ACTION ITEM – Take the lines below beginning at the line that has "staining of normal" and stopping after the line that has "cancer stained with", and print them exactly as they are, with no other lines.

-----

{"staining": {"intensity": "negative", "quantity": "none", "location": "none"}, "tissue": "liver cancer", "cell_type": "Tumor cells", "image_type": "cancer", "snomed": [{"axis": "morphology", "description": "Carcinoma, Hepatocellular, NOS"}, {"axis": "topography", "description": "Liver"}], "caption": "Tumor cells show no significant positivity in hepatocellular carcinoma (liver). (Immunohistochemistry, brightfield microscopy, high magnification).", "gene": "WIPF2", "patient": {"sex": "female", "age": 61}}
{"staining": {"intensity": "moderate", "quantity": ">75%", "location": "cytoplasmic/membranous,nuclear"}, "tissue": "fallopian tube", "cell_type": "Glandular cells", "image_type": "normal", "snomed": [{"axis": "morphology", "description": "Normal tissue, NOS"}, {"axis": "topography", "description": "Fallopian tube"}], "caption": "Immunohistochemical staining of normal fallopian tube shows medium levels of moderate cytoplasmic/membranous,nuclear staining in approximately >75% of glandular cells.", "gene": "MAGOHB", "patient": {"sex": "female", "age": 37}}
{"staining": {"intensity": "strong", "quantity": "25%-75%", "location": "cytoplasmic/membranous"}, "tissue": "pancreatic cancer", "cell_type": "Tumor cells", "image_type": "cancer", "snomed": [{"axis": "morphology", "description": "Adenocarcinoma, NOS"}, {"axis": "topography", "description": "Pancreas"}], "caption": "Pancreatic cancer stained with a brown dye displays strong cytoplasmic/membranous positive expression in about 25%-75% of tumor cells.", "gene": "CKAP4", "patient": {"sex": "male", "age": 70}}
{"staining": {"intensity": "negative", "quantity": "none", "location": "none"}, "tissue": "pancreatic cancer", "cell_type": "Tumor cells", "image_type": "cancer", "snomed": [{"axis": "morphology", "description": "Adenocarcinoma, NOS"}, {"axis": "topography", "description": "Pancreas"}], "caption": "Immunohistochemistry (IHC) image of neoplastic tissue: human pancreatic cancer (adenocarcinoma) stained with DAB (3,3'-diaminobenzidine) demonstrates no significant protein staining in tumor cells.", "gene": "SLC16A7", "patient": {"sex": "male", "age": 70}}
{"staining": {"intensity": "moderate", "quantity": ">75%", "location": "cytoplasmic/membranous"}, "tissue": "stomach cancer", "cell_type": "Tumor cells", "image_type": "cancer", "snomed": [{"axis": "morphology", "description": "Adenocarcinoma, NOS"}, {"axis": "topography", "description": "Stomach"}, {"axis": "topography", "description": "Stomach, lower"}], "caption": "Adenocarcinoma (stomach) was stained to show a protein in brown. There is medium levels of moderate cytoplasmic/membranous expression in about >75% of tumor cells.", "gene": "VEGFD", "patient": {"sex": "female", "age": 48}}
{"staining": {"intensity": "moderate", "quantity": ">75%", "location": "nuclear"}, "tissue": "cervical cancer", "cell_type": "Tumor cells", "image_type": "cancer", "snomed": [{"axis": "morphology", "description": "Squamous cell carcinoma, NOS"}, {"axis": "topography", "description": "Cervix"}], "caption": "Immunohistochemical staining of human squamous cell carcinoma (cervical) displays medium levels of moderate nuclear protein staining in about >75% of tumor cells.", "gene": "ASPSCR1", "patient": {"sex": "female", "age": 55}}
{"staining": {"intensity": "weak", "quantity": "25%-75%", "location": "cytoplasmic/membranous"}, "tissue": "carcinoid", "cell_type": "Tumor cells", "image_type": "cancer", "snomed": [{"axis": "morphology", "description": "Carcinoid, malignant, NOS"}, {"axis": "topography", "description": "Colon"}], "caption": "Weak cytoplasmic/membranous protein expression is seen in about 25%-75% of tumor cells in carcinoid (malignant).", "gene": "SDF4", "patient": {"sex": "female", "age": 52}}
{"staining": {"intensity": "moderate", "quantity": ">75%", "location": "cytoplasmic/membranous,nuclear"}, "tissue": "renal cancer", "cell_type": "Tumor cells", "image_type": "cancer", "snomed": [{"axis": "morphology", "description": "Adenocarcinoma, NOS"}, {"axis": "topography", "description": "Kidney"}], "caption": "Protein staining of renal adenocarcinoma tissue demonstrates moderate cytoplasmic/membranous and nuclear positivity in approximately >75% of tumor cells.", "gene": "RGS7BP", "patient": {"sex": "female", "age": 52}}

-----

EXERCISE SOLUTION –
{"staining": {"intensity": "moderate", "quantity": ">75%", "location": "cytoplasmic/membranous,nuclear"}, "tissue": "fallopian tube", "cell_type": "Glandular cells", "image_type": "normal", "snomed": [{"axis": "morphology", "description": "Normal tissue, NOS"}, {"axis": "topography", "description": "Fallopian tube"}], "caption": "Immunohistochemical staining of normal fallopian tube shows medium levels of moderate cytoplasmic/membranous,nuclear staining in approximately >75% of glandular cells.", "gene": "MAGOHB", "patient": {"sex": "female", "age": 37}}
{"staining": {"intensity": "strong", "quantity": "25%-75%", "location": "cytoplasmic/membranous"}, "tissue": "pancreatic cancer", "cell_type": "Tumor cells", "image_type": "cancer", "snomed": [{"axis": "morphology", "description": "Adenocarcinoma, NOS"}, {"axis": "topography", "description": "Pancreas"}], "caption": "Pancreatic cancer stained with a brown dye displays strong cytoplasmic/membranous positive expression in about 25%-75% of tumor cells.", "gene": "CKAP4", "patient": {"sex": "male", "age": 70}}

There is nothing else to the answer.